Turkish women Aug. 5 held protests in various cities as a response to government’s plan to withdraw from the Istanbul Convention — international treaty against domestic violence and discrimination.

Rights defenders say that the convention is important for women’s protection in a male dominated society, but some of the officials from the ruling Justice and Development Party (AKP) have claimed that the treaty undermines family values.

İzmir police battered and detained several of the women during the rally.

During the protest held in the Aegean province of İzmir, the women unfurled banners reading “Istanbul Convention keeps alive” and shouted slogans of “Femicides are political,” “Barricade to not women but murderers” and “Shoulder to shoulder against fascism.”
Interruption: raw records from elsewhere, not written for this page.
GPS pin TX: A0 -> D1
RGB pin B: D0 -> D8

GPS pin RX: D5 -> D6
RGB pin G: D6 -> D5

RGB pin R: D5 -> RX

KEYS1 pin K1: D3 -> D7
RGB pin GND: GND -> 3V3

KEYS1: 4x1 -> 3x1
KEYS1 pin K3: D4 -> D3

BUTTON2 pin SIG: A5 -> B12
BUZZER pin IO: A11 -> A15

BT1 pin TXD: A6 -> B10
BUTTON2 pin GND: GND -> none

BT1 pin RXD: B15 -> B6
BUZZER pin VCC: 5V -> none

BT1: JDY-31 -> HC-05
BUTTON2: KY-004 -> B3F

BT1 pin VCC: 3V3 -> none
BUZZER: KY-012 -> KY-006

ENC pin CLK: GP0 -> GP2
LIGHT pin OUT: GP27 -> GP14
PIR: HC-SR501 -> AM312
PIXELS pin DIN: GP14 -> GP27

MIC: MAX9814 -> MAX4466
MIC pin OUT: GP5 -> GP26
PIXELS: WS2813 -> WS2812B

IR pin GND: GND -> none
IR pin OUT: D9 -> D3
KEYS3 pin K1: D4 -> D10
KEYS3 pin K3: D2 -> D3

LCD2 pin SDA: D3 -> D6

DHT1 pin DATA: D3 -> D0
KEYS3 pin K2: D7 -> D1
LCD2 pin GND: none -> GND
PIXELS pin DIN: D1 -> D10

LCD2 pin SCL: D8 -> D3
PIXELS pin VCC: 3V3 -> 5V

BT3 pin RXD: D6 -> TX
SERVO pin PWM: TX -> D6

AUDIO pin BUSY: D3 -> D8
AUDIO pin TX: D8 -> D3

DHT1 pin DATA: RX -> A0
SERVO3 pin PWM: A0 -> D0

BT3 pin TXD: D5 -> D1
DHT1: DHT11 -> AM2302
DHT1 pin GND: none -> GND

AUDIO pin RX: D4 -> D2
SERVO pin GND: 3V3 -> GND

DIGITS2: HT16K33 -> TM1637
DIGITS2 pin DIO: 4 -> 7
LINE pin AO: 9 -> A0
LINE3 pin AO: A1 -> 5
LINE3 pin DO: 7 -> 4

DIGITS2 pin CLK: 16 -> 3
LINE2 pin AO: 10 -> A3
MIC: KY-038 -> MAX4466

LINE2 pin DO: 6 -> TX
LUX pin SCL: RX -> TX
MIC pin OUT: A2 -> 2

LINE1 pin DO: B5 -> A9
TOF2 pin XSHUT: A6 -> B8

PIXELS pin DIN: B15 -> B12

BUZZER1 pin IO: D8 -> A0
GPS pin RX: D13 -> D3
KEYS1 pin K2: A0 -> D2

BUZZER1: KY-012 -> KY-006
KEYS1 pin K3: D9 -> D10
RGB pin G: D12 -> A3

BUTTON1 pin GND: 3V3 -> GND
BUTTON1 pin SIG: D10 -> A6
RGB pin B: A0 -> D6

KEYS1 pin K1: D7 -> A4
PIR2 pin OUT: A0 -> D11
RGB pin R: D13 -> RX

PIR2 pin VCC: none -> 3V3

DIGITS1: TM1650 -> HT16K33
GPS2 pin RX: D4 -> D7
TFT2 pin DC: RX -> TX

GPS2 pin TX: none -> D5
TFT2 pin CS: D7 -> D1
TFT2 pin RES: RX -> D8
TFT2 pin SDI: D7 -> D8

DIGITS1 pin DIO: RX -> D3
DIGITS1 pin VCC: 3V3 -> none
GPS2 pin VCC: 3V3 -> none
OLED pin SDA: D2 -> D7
The women wanted to march towards Türkan Saylan Culture Center and read their press statement there, but faced police barricade. The police intervened to stop the women’s march and battered several of them.

A woman holds a banner reading ‘Manhood kills, Istanbul Convention keeps alive.’

As some of the women resisted being detained, one of the police commanders was heard instructing his colleagues to “break their arms” should the protesters defy the police.  

The women’s rights groups said that 16 of the women had been detained, after which a sit-in protest was launched. “We will not leave this place until our friends who have been detained are released,” the women told the police.

Despite signing the Council of Europe accord in 2011, pledging to prevent, prosecute and eliminate domestic violence and promote equality, Turkey saw 474 femicides last year, double the number seen in 2011, according to a group which monitors murders of women.

Many conservatives in Turkey say the pact, ironically forged in Istanbul, encourages violence by undermining family structures. Their opponents argue that the deal, and legislation approved in its wake, need to be implemented more stringently.

The AKP will decide in the next week whether to initiate legal steps to pull out of the accord, a senior party official told Reuters.

“There is a small majority (in the party) who argue it is right to withdraw,” said the official, who argued however that abandoning the agreement when violence against women was on the rise would send the wrong signals.